Autrement dit, si le maintien du contrôle transfrontalier est non négociable, Gouled Ahmed Youssouf n’a pas attendu pour simplifier ou supprimer les processus règlementaires inefficaces, gourmands en ressources et en temps. La douane est cependant tenue de vérifier la conformité des informations de la documentation de la marchandise. Ce qu’il ne dit pas, mais qu’il pense certainement, c’est qu’il ne veut pas retomber dans l’excès de 2012 des mesures « transitoires » de facilitation accordées au multimodal, sollicitées officiellement par la partie éthiopienne pour vingt jours, puis prolongées de dix supplémentaires, jusqu’à s’imposer ad vitam aeternam par la force des choses en contradiction avec l’Accord douanier de novembre 2008… La douane ne veut pas voir le traitement de l’unimodal prendre le même chemin que la marchandise conteneurisée multimodale, avec un risque accru de perdre la traçabilité de la marchandise faute de documentation suffisante et voir une partie se déverser en fraude sur le marché local.

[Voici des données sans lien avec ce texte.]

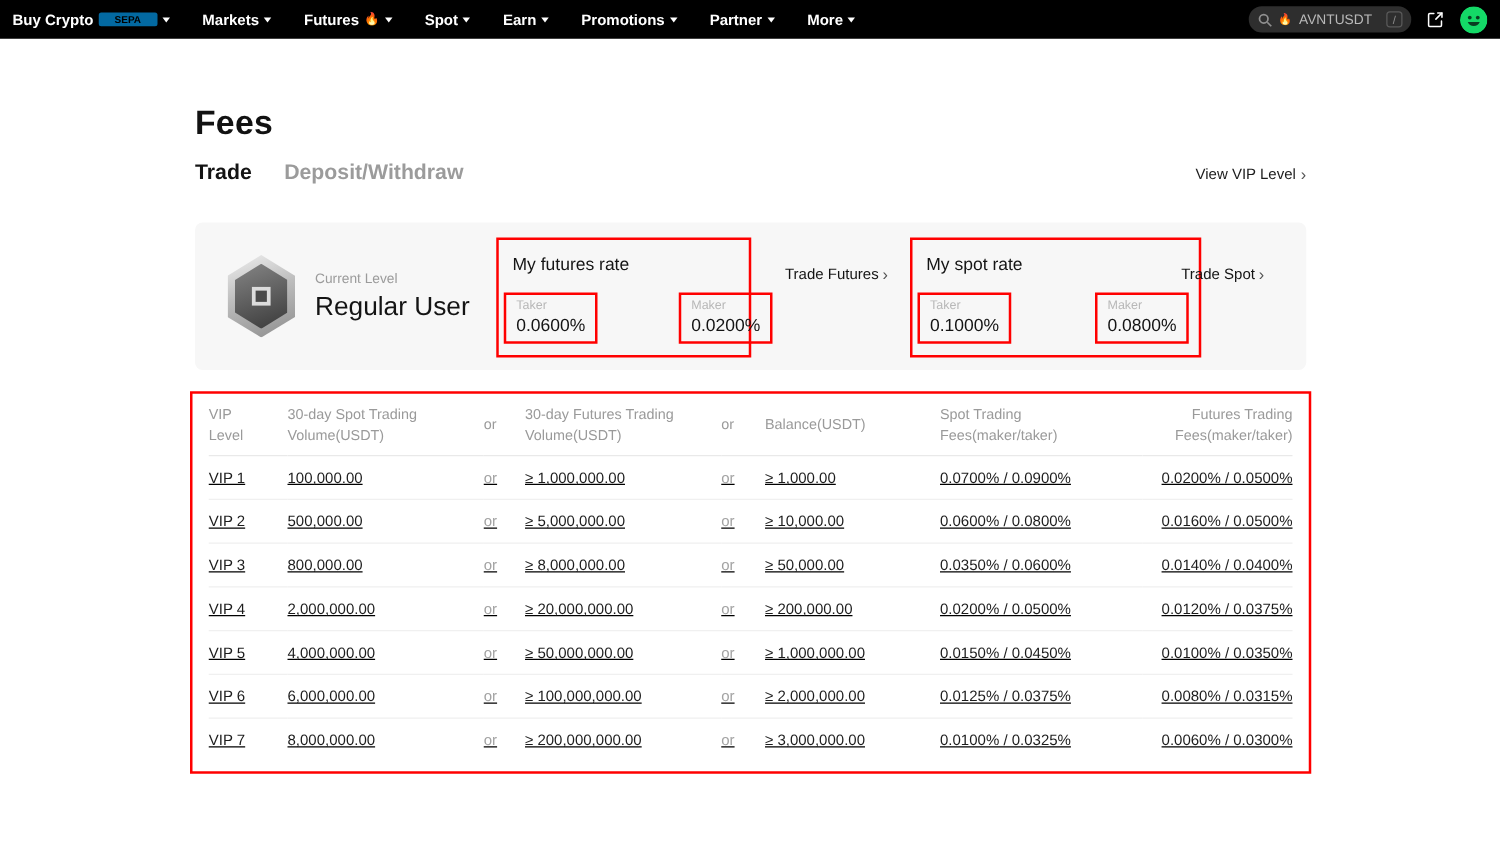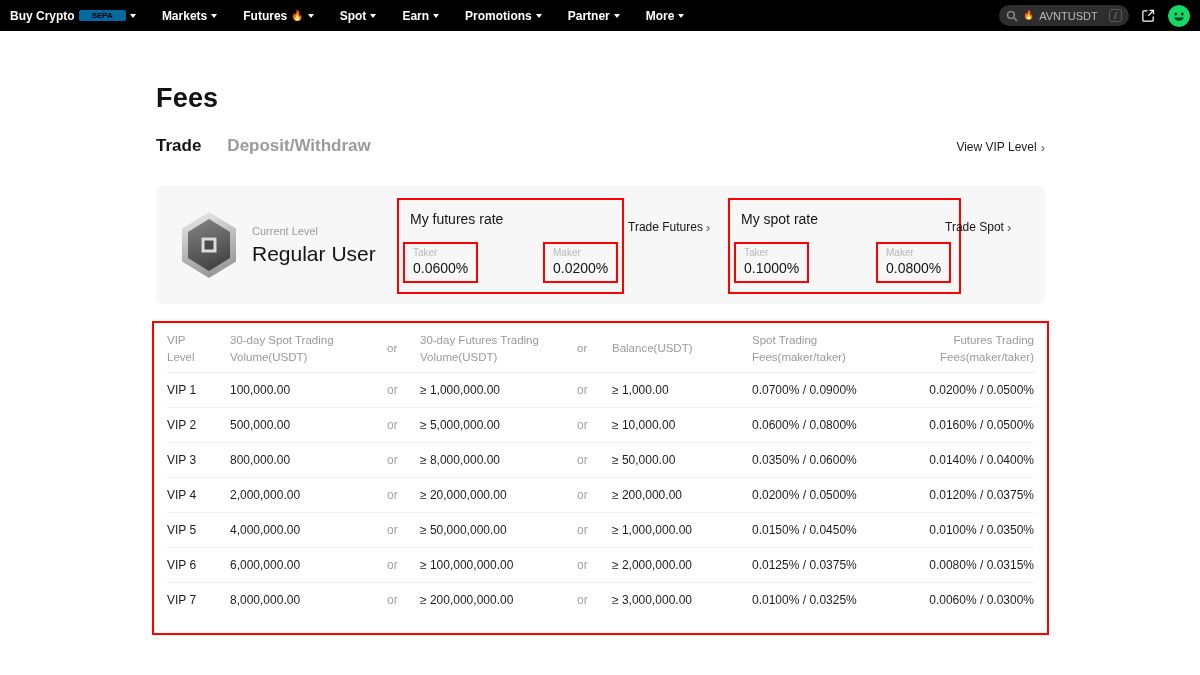--- a/index.html
+++ b/index.html
@@ -17,54 +17,54 @@
   .search-pill { background:#2e2e2e; border-radius:11px; height:21px; display:flex; align-items:center; gap:5px; padding:0 7px; width:130px; cursor:text; }
   .flame-sm { font-size:9px; line-height:1; }
   .search-text { color:#b9b9b9; font-size:11px; flex:1; }
   .slash-key { border:1px solid #5a5a5a; color:#8d8d8d; border-radius:3px; font-size:9px; width:13px; height:13px; display:flex; align-items:center; justify-content:center; }
   .avatar { width:22px; height:22px; border-radius:50%; overflow:hidden; cursor:pointer; flex-shrink:0; }
   .nav-icon-btn { display:flex; align-items:center; cursor:pointer; }
 
   
   main { margin-left:156px; width:889px; }
   .page-title { margin-top:52px; font-size:27px; font-weight:700; color:#121212; letter-spacing:.2px; }
-  .tabs-row { margin-top:22px; display:flex; align-items:baseline; gap:26px; }
+  .tabs-row { margin-top:14px; display:flex; align-items:baseline; gap:26px; }
   .tab { font-size:17px; font-weight:600; color:#9b9b9b; cursor:pointer; }
   .tab.active { color:#141414; }
   .vip-link { margin-left:auto; font-size:12px; color:#1c1c1c; display:flex; align-items:center; gap:4px; cursor:pointer; text-decoration:none; }
   .chev { color:#555; font-size:13px; line-height:1; }
 
   
   .level-card { margin-top:30px; background:#f7f7f7; border-radius:6px; height:118px; position:relative; display:flex; align-items:center; padding-left:26px; }
   .hexagon { position:relative; width:54px; height:66px; flex-shrink:0; }
   .hex { position:absolute; clip-path:polygon(50% 0,100% 25%,100% 75%,50% 100%,0 75%,0 25%); }
   .hex.outer { inset:0; background:linear-gradient(160deg,#f0f0f0 0%,#bdbdbd 45%,#8d8d8d 100%); }
   .hex.mid { inset:7px 6px; background:linear-gradient(160deg,#858585,#3a3a3a); }
   .hex-core { position:absolute; left:50%; top:50%; transform:translate(-50%,-50%); width:15px; height:15px; border:3px solid #dcdcdc; background:#4a4a4a; }
   .level-info { margin-left:16px; }
   .level-label { font-size:11px; color:#9b9b9b; margin-bottom:5px; }
   .level-name { font-size:21px; font-weight:500; color:#141414; }
 
   .rate-box { position:absolute; top:12px; height:96px; border:2px solid #ff0000; }
-  .rate-box.futures { left:241px; width:227px; }
+  .rate-box.futures { left:241px; width:204px; }
   .rate-box.spot { left:572px; width:233px; }
   .rate-title { position:absolute; top:11px; left:11px; font-size:14px; font-weight:500; color:#141414; white-space:nowrap; }
   .fee-box { position:absolute; bottom:9px; border:2px solid #ff0000; padding:3px 8px 5px; min-width:72px; }
   .fee-box.t { left:4px; }
   .rate-box.futures .fee-box.m { left:144px; }
   .rate-box.spot .fee-box.m { left:146px; }
   .fee-label { font-size:10px; color:#b8b8b8; }
   .fee-value { font-size:14px; color:#141414; margin-top:2px; white-space:nowrap; }
 
   .trade-link { position:absolute; top:34px; font-size:12px; color:#141414; display:flex; align-items:center; gap:3px; cursor:pointer; text-decoration:none; white-space:nowrap; }
   .trade-link.futures-link { left:472px; }
   .trade-link.spot-link { left:789px; }
 
   
-  .table-wrap { margin-top:17px; margin-left:-4px; width:897px; border:2px solid #ff0000; padding:0 13px 16px; background:#fff; }
+  .table-wrap { margin-top:17px; margin-left:-4px; width:897px; border:2px solid #ff0000; padding:0 13px 8px; background:#fff;text-decoration:underline; }
   table { width:100%; border-collapse:collapse; table-layout:fixed; }
   col.c1{width:63px;} col.c2{width:157px;} col.c3{width:33px;} col.c4{width:157px;}
   col.c5{width:35px;} col.c6{width:140px;} col.c7{width:162px;} col.c8{width:auto;}
   th { padding:9px 0 7px; font-size:11.5px; font-weight:400; color:#9a9a9a; text-align:left; vertical-align:middle; border-bottom:1px solid #e9e9e9; line-height:1.45; }
   th span { display:inline-block; }
   .hw-narrow { max-width:40px; }
   .hw-med { max-width:140px; }
   .hw-fees { max-width:112px; }
   td { padding:10px 0; font-size:12px; color:#1c1c1c; border-bottom:1px solid #f0f0f0; white-space:nowrap; }
   tbody tr:last-child td { border-bottom:none; }

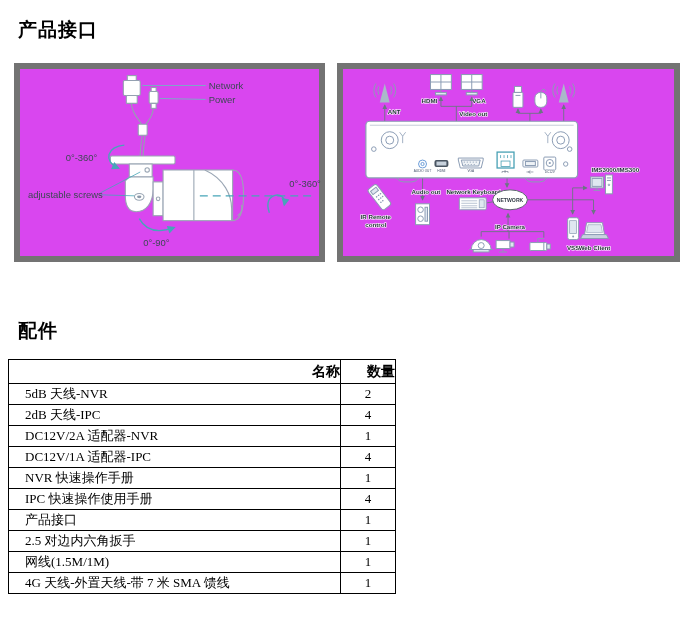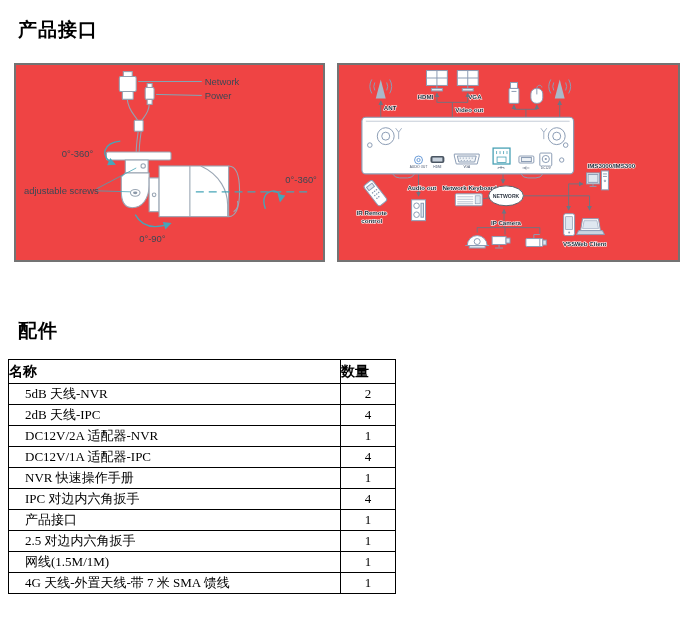--- a/index.html
+++ b/index.html
@@ -6,35 +6,35 @@
   body{
     width:693px;height:638px;background:#ffffff;position:relative;overflow:hidden;
     font-family:"Liberation Serif","DejaVu Serif",serif;color:#000;
   }
   .sec-title{
     position:absolute;margin:8px;font-family:"Liberation Serif","DejaVu Serif",serif;
     font-weight:700;font-size:19px;color:#000;letter-spacing:1px;
   }
   #title-interfaces{left:10px;top:9px;}
   #title-accessories{left:10px;top:310px;text-align:center;}
-  .fig{position:absolute;background:#ef4444;border:2px solid #737373;box-sizing:border-box;}
+  .fig{position:absolute;background:#d946ef;border:6px solid #737373;box-sizing:border-box;}
   #fig-camera{left:14px;top:63px;width:311px;height:199px;}
   #fig-nvr{left:337px;top:63px;width:343px;height:199px;}
   svg{display:block;}
   svg text{font-family:"Liberation Sans","DejaVu Sans",sans-serif;}
   .clbl{font-size:9.5px;fill:#3d4854;}
   .lbl{font-size:6.2px;font-weight:600;fill:#222b38;paint-order:stroke;stroke:#ffffff;stroke-width:1.2px;}
   .tiny{font-size:3.2px;fill:#42506a;paint-order:stroke;stroke:#ffffff;stroke-width:0.6px;}
   .net{font-size:5.2px;font-weight:600;fill:#343c48;}
   #acc-table{
     position:absolute;left:8px;top:359px;width:388px;border-collapse:collapse;
     border:1.5px solid #000;font-family:"Liberation Serif","DejaVu Serif",serif;
   }
   #acc-table th{
-    border:1px solid #000;height:23px;font-size:14px;font-weight:700;text-align:left;padding:0;
+    border:1px solid #000;height:23px;font-size:14px;font-weight:700;text-align:right;padding:0;
   }
   #acc-table td{
     border:1px solid #000;height:20px;font-size:13px;padding:0 0 0 16px;text-align:left;
   }
   #acc-table td.qty{width:54px;text-align:center;padding:0;}
   #acc-table th.qty-h{width:54px;}
 </style>
 </head>
 <body>
 
@@ -362,21 +362,21 @@
       </tr>
       <tr>
         <td>DC12V/1A 适配器-IPC</td>
         <td class="qty">4</td>
       </tr>
       <tr>
         <td>NVR 快速操作手册</td>
         <td class="qty">1</td>
       </tr>
       <tr>
-        <td>IPC 对边内六角扳手</td>
+        <td>IPC 快速操作使用手册</td>
         <td class="qty">4</td>
       </tr>
       <tr>
         <td>产品接口</td>
         <td class="qty">1</td>
       </tr>
       <tr>
         <td>2.5 对边内六角扳手</td>
         <td class="qty">1</td>
       </tr>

L’autre crainte de plusieurs opérateurs, c’est le motif réel ayant poussé la douane éthiopienne à surréagir, alors que le gros des erreurs de documentation est principalement imputables au code TIN enregistré sur le document par la douane éthiopienne. Soit, elle cherche un bouc émissaire pour ne pas être accusée de manquer de vigilance et de rigueur, soit c’est une campagne de dénigrement afin de parvenir à déployer son ambitieuse réforme de la logistique qui demande la révision de l’Accord de 2008. Les conséquences de cette refonte éventuelle ne peuvent pas être passées sous silence. Pour le secteur de la logistique djiboutien, ce serait encore plus effroyable que les énormes pertes subies lors de l’adoption du système multimodal. Ce sont des dizaines de milliers d’emplois qui seraient supprimés si la porte était ouverte sans restriction à la politique du Door to Door, qui semble se mettre en place avec notamment l’installation de Maersk sur une partie de la zone franche de Mojo ou le rachat des activités logistiques de Bolloré Afrique par la Mediterranean Shipping Company (MSC).

Quelle posture devrait adopter Djibouti le cas échéant ? Une réforme brutale est délicate. Il faudra se montrer ingénieux et trouver des solutions pour préserver les emplois et le savoir-faire des métiers de la logistique.
Mais, à quoi bon, me direz-vous, s’échiner à sortir un conteneur du port en moins de deux heures, si derrière aucune stratégie nationale ne se fait jour pour réhabiliter l’asphalte du corridor Galafi-Djibouti. Il est aujourd’hui quasiment impraticable, alors que les recettes prélevées sur cette route ont été augmentées au bas mot de plus de 200% avec l’élargissement de l’assiette des véhicules imposés, et la contribution des ports djiboutiens de 30$ par véhicule éthiopien en sus des 20$ versés par ces derniers. In fine, à quoi servent ces dizaines de millions de dollars récoltés annuellement sur le tracé routier [4]. Comment ne pas se dire que l’on se tire une balle dans le pied lorsque l’on voit le gâchis invraisemblable des ressources du péage routier, qui ne semblent pas utilisées pour ce qui est le motif de leur perception : l’entretien du corridor. Qu’en penser alors que dans le même temps, la concurrence régionale pointe le bout de son nez, avançant ses pions patiemment mais sûrement, pariant sur notre gabegie endémique et notre incapacité à construire des infrastructures routières de qualité alors que les ressources sont pourtant suffisantes. Il n’est jamais trop tard pour se ressaisir.

Mahdi A.


[1Muluken Yewondwossen, « Customs operations impede incoming Ethiopian cargo from Djibouti », Capital, 13 mars 2023.

[2Idem.

[3Idem.

[4Décret 2018-319/PRE du 28 octobre 2018, accordant la gestion exclusive du réseau des corridors routiers à la société Djibouti Ports Corridor Road SA (DPCR SA).